Anti-Semitism: At last, a belated recognition of a scourge which was allowed to fester
Anthony Albanese, it seems, finally gets it. His emotional and powerful press conference at Sydney’s Jewish Museum on Wednesday could, and should, have been given many, many months ago, long before the ugly spectre of anti-Semitism took root and spread its poison across this country.
It took a car set alight in Sydney in an anti-Semitic attack for the second time in weeks and terrorist firebombing of a beloved synagogue in Melbourne’s Jewish heartland to shake an emotional Prime Minister into giving the sort of response that the country’s Jewish community and many non-Jewish Australian had been pleading for since Jews were targeted at the Opera House on October 9 last year.
By any measure, we are living through an ugly moment. We are seeing a scourge of anti-Semitism in this country on a scale that is unprecedented and is now creating global headlines.
So what has gone wrong until now? At one level, the answer is simple. Before the Prime Minister’s strong but belated response on Wednesday, the truth was that the fish had rotted from the head. This includes, but is not limited to, Albanese and Penny Wong who, through a mixture of naivety, weakness and expediency in failing to recognise and act on the problem early on, helped to set the permissive tone for what has followed. And now, it seems, the horse has bolted.
This was not their intention, but it is a reality and it amounts to a failure of political leadership.
When Wong’s increasingly hostile policies towards Israel see her criticising it on a near-daily basis, including by equating it this week with the dictatorships of Russia and China, it emboldens those misfits tempted by hate crimes.
No one is pretending that Albanese and Wong are not horrified by anti-Semitism, as all decent Australians are, and they are entirely within their rights politically to criticise Israel over its conduct in the war Gaza. But there are real-life consequences in Australia to the government’s policy backflip over Israel that should have been grappled with much earlier, before synagogues were burning. Language matters, actions matter, and until Wednesday, these have been too equivocal for too long.
As former Israeli foreign minister Tzipi Livni, who has observed anti-Semitism all her life, told me this week, societies that lacked strong political leadership to stamp out anti-Semitism early are doomed to have it rear its ugly head later.
Yet those with partisan political axes to grind who choose only to blame the federal government are ignoring the broader failures of leadership that have also led Australia to this moment.
In Victoria, where almost half of the 905 national instances of anti-Semitism took place in the past year, the Victorian state Labor government of Jacinta Allan has been all but missing in action. Allan did nothing as school kids skipped school to call for the eradication of Israel and has done nothing to act on anti-Semitic chants or the carrying of anti-Semitic signs at the weekly protests through the middle of Melbourne. It has largely taken a “nothing to see here” approach to the problem.
On campuses, vice-chancellors could not muster the courage to call out and take action against the racist elements of the anti-Israel encampments until the damage had been done and Jewish students all but chased from campus.

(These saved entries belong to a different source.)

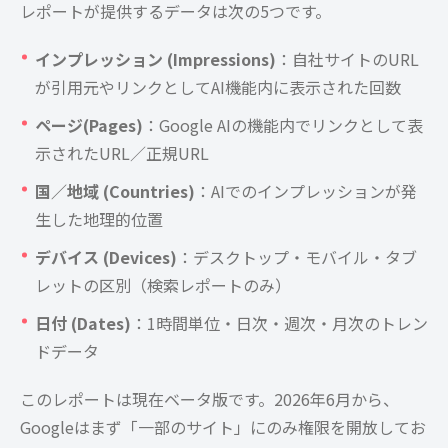
レポートが提供するデータは次の5つです。
インプレッション (Impressions)
：自社サイトのURL
が引用元やリンクとしてAI機能内に表示された回数
ページ(Pages)
：Google AIの機能内でリンクとして表
示されたURL／正規URL
国／地域 (Countries)
：AIでのインプレッションが発
生した地理的位置
デバイス (Devices)
：デスクトップ・モバイル・タブ
レットの区別（検索レポートのみ）
日付 (Dates)
：1時間単位・日次・週次・月次のトレン
ドデータ
このレポートは現在ベータ版です。2026年6月から、
Googleはまず「一部のサイト」にのみ権限を開放してお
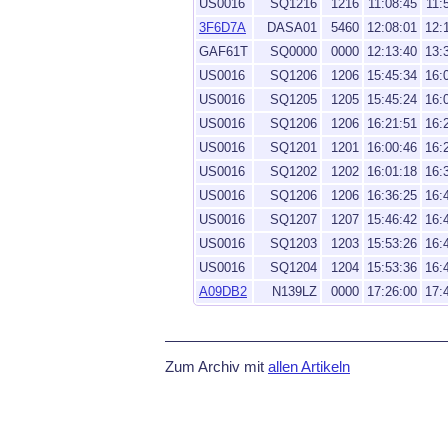
US0016
SQ1216
1216
11:08:45
11:
3F6D7A
DASA01
5460
12:08:01
12:
GAF61T
SQ0000
0000
12:13:40
13:
US0016
SQ1206
1206
15:45:34
16:
US0016
SQ1205
1205
15:45:24
16:
US0016
SQ1206
1206
16:21:51
16:
US0016
SQ1201
1201
16:00:46
16:
US0016
SQ1202
1202
16:01:18
16:
US0016
SQ1206
1206
16:36:25
16:
US0016
SQ1207
1207
15:46:42
16:
US0016
SQ1203
1203
15:53:26
16:
US0016
SQ1204
1204
15:53:36
16:
A09DB2
N139LZ
0000
17:26:00
17:
Zum Archiv mit
allen Artikeln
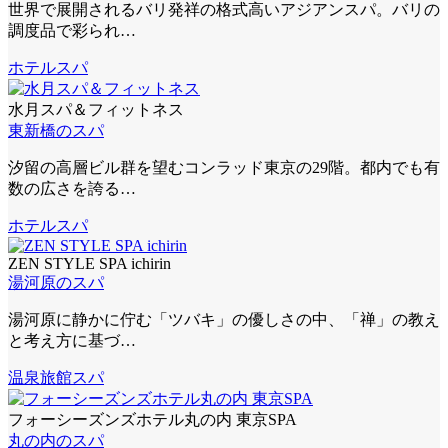
世界で展開されるバリ発祥の格式高いアジアンスパ。バリの
調度品で彩られ…
ホテルスパ
水月スパ＆フィットネス
東新橋のスパ
汐留の高層ビル群を望むコンラッド東京の29階。都内でも有
数の広さを誇る…
ホテルスパ
ZEN STYLE SPA ichirin
湯河原のスパ
湯河原に静かに佇む「ツバキ」の優しさの中、「禅」の教え
と考え方に基づ…
温泉旅館スパ
フォーシーズンズホテル丸の内 東京SPA
丸の内のスパ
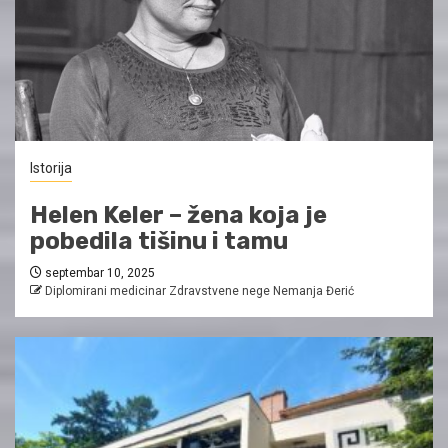
Istorija
Helen Keler – žena koja je
pobedila tišinu i tamu
septembar 10, 2025
Diplomirani medicinar Zdravstvene nege Nemanja Đerić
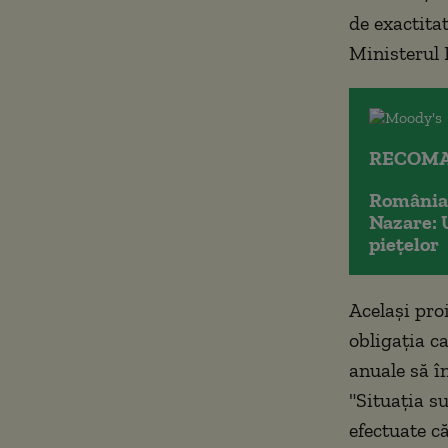
de exactitat
Ministerul 
RECOMA
România 
Nazare: 
piețelor
Acelaşi pro
obligaţia c
anuale să în
"Situaţia su
efectuate c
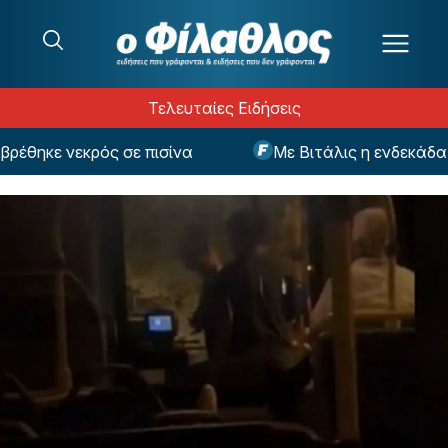
Μετάβαση στο περιεχόμενο
Τελευταίες Ειδήσεις
ηκε νεκρός σε πισίνα
Με Βιτάλις η ενδεκάδα της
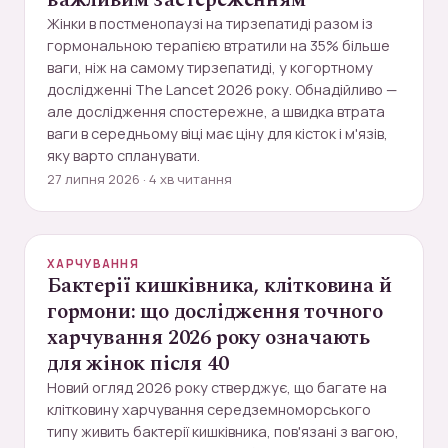
важливим застереженням
Жінки в постменопаузі на тирзепатиді разом із
гормональною терапією втратили на 35% більше
ваги, ніж на самому тирзепатиді, у когортному
дослідженні The Lancet 2026 року. Обнадійливо —
але дослідження спостережне, а швидка втрата
ваги в середньому віці має ціну для кісток і м'язів,
яку варто спланувати.
27 липня 2026 · 4 хв читання
ХАРЧУВАННЯ
Бактерії кишківника, клітковина й
гормони: що дослідження точного
харчування 2026 року означають
для жінок після 40
Новий огляд 2026 року стверджує, що багате на
клітковину харчування середземноморського
типу живить бактерії кишківника, пов'язані з вагою,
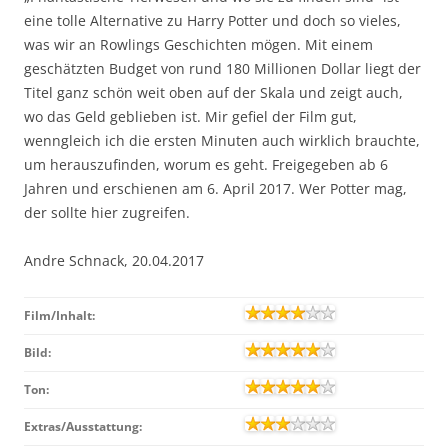
eine tolle Alternative zu Harry Potter und doch so vieles,
was wir an Rowlings Geschichten mögen. Mit einem
geschätzten Budget von rund 180 Millionen Dollar liegt der
Titel ganz schön weit oben auf der Skala und zeigt auch,
wo das Geld geblieben ist. Mir gefiel der Film gut,
wenngleich ich die ersten Minuten auch wirklich brauchte,
um herauszufinden, worum es geht. Freigegeben ab 6
Jahren und erschienen am 6. April 2017. Wer Potter mag,
der sollte hier zugreifen.
Andre Schnack, 20.04.2017
Film/Inhalt:
Bild:
Ton:
Extras/Ausstattung:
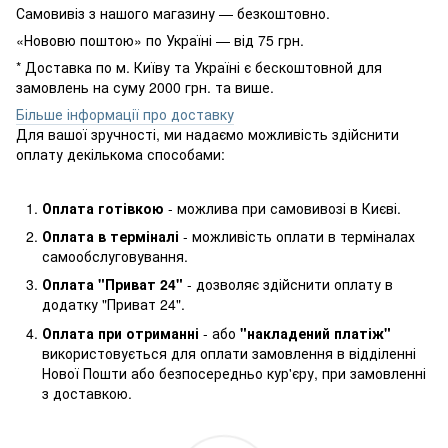
Самовивіз з нашого магазину — безкоштовно.
«Нововю поштою» по Україні — від 75 грн.
* Доставка по м. Київу та Україні є бескоштовной для
замовлень на суму 2000 грн. та више.
Більше інформації про доставку
Для вашої зручності, ми надаємо можливість здійснити
оплату декількома способами:
Оплата готівкою
- можлива при самовивозі в Києві.
Оплата в терміналі
- можливість оплати в терміналах
самообслуговування.
Оплата "Приват 24"
- дозволяє здійснити оплату в
додатку "Приват 24".
Оплата при отриманні
- або
"накладений платіж"
використовується для оплати замовлення в відділенні
Нової Пошти або безпосередньо кур'єру, при замовленні
з доставкою.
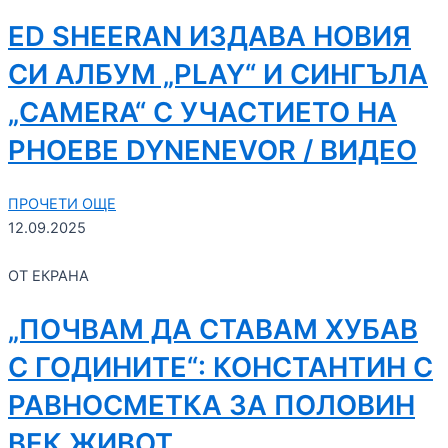
ED SHEERAN ИЗДАВА НОВИЯ
СИ АЛБУМ „PLAY“ И СИНГЪЛА
„CAMERA“ С УЧАСТИЕТО НА
PHOEBE DYNENEVOR / ВИДЕО
ПРОЧЕТИ ОЩЕ
12.09.2025
ОТ ЕКРАНА
„ПОЧВАМ ДА СТАВАМ ХУБАВ
С ГОДИНИТЕ“: КОНСТАНТИН С
РАВНОСМЕТКА ЗА ПОЛОВИН
ВЕК ЖИВОТ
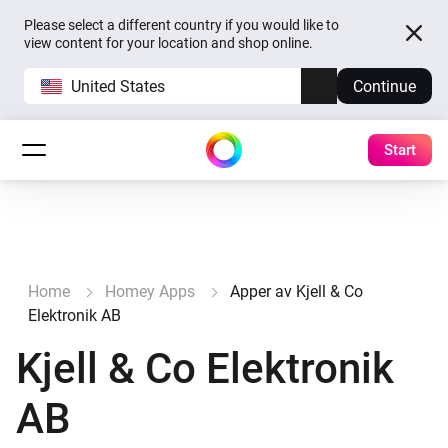
Please select a different country if you would like to
view content for your location and shop online.
United States
Continue
Start
Home
Homey Apps
Apper av Kjell & Co
Elektronik AB
Kjell & Co Elektronik
AB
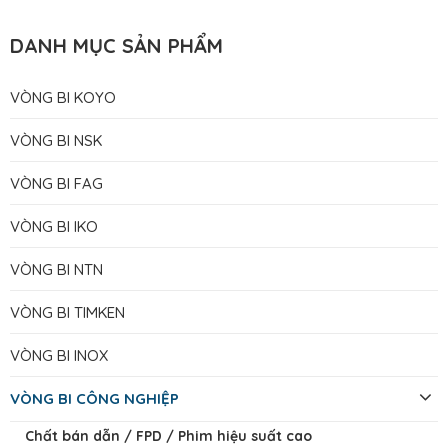
DANH MỤC SẢN PHẨM
VÒNG BI KOYO
VÒNG BI NSK
VÒNG BI FAG
VÒNG BI IKO
VÒNG BI NTN
VÒNG BI TIMKEN
VÒNG BI INOX
VÒNG BI CÔNG NGHIỆP
Chất bán dẫn / FPD / Phim hiệu suất cao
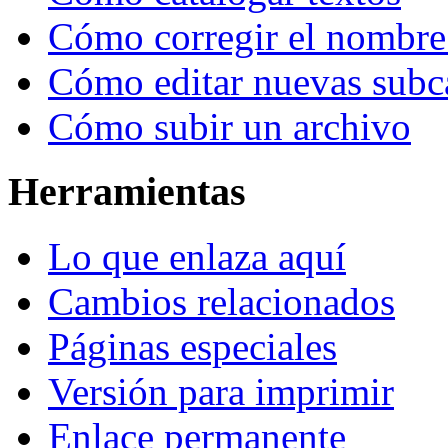
Cómo corregir el nombre
Cómo editar nuevas subc
Cómo subir un archivo
Herramientas
Lo que enlaza aquí
Cambios relacionados
Páginas especiales
Versión para imprimir
Enlace permanente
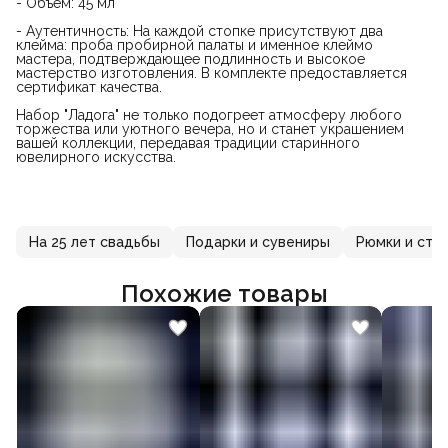
- Объем: 45 мл
- Аутентичность: На каждой стопке присутствуют два
клейма: проба пробирной палаты и именное клеймо
мастера, подтверждающее подлинность и высокое
мастерство изготовления. В комплекте предоставляется
сертификат качества.
Набор "Ладога" не только подогреет атмосферу любого
торжества или уютного вечера, но и станет украшением
вашей коллекции, передавая традиции старинного
ювелирного искусства.
На 25 лет свадьбы
Подарки и сувениры
Рюмки и сто
Похожие товары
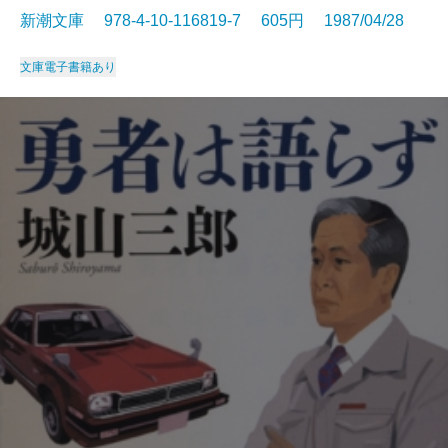
新潮文庫 978-4-10-116819-7 605円 1987/04/28
文庫
電子書籍あり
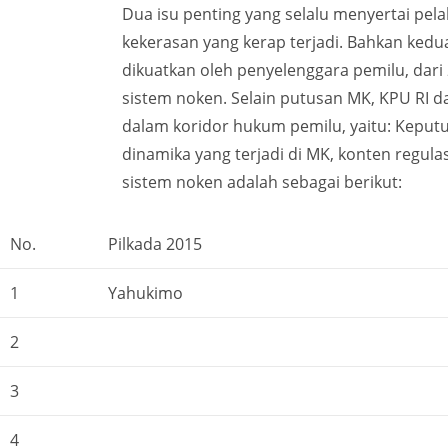
Dua isu penting yang selalu menyertai pel
kekerasan yang kerap terjadi. Bahkan kedu
dikuatkan oleh penyelenggara pemilu, dari
sistem noken. Selain putusan MK, KPU RI d
dalam koridor hukum pemilu, yaitu: Keput
dinamika yang terjadi di MK, konten regul
sistem noken adalah sebagai berikut:
No.
Pilkada 2015
1
Yahukimo
2
3
4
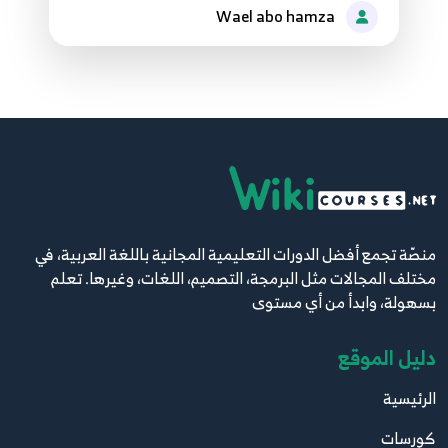
70
Wael abo hamza
71.68 - regular expressions
71
72.69 - Private
72
73.70 - mixin
73
منصّة تجمع أفضل الدورات التعليمية المجانية باللغة العربية، في
مختلف المجالات مثل البرمجة، التصميم، اللغات، وغيرها. تعلم
بسهولة، وابدأ من أي مستوى
دليل الموقع
الرئيسية
كورسات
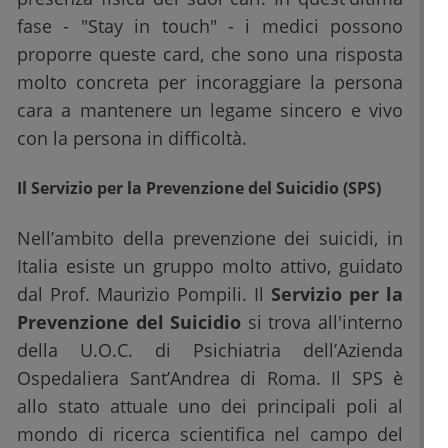
fase - "Stay in touch" - i medici possono
proporre queste card, che sono una risposta
molto concreta per incoraggiare la persona
cara a mantenere un legame sincero e vivo
con la persona in difficoltà.
Il Servizio per la Prevenzione del Suicidio (SPS)
Nell’ambito della prevenzione dei suicidi, in
Italia esiste un gruppo molto attivo, guidato
dal Prof. Maurizio Pompili. Il
Servizio per la
Prevenzione del Suicidio
si trova all'interno
della U.O.C. di Psichiatria dell’Azienda
Ospedaliera Sant’Andrea di Roma. Il SPS è
allo stato attuale uno dei principali poli al
mondo di ricerca scientifica nel campo del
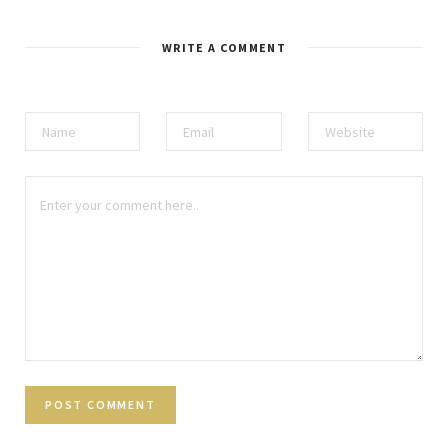
WRITE A COMMENT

Police chiefs have also given the appearance of being paralysed by the conflict, instructing their officers to watch rather than swoop to stamp on anti-Semitism whenever it appears at rallies and in protests that have even been allowed to take place outside synagogues.
Local councils around the country have been little short of disgraceful, spending endless hours debating meaningless resolutions on Israel, many of which have been anti-Semitic rather than political, rather than concentrating on collecting the bins.
There have been some honourable exceptions to these failures of leadership. Ever since the disgraceful protest outside the Opera House on October 9 last year, NSW Premier Chris Minns has been far more proactive than either the federal government or his Victorian counterpart in condemning and taking action against anti-Semitism.
Albanese is now moving to take the issue as seriously as it should have been taken many months ago, by setting up an Australian Federal Police special operation for anti-Semitism.
But anti-Semitism in Australia has been festering and growing since October 7 last year. It should never have taken so long for this taskforce to emerge. And now the anti-Semitism genie is fully out of the bottle, with copycat crimes being committed.
We’ve seen the danger of copycat hate crimes in Australia before. The deadly spate of Islamic State-inspired attacks here from 2014 to 2018 were carried out mostly by youths who bore hate in their hearts. Thankfully no one has yet been killed by acts of anti-Semitism, and the government is finally, belatedly, taking strong steps to tackle it. But it should never have got to this.
This fish should never have rotted at all, much less from the head.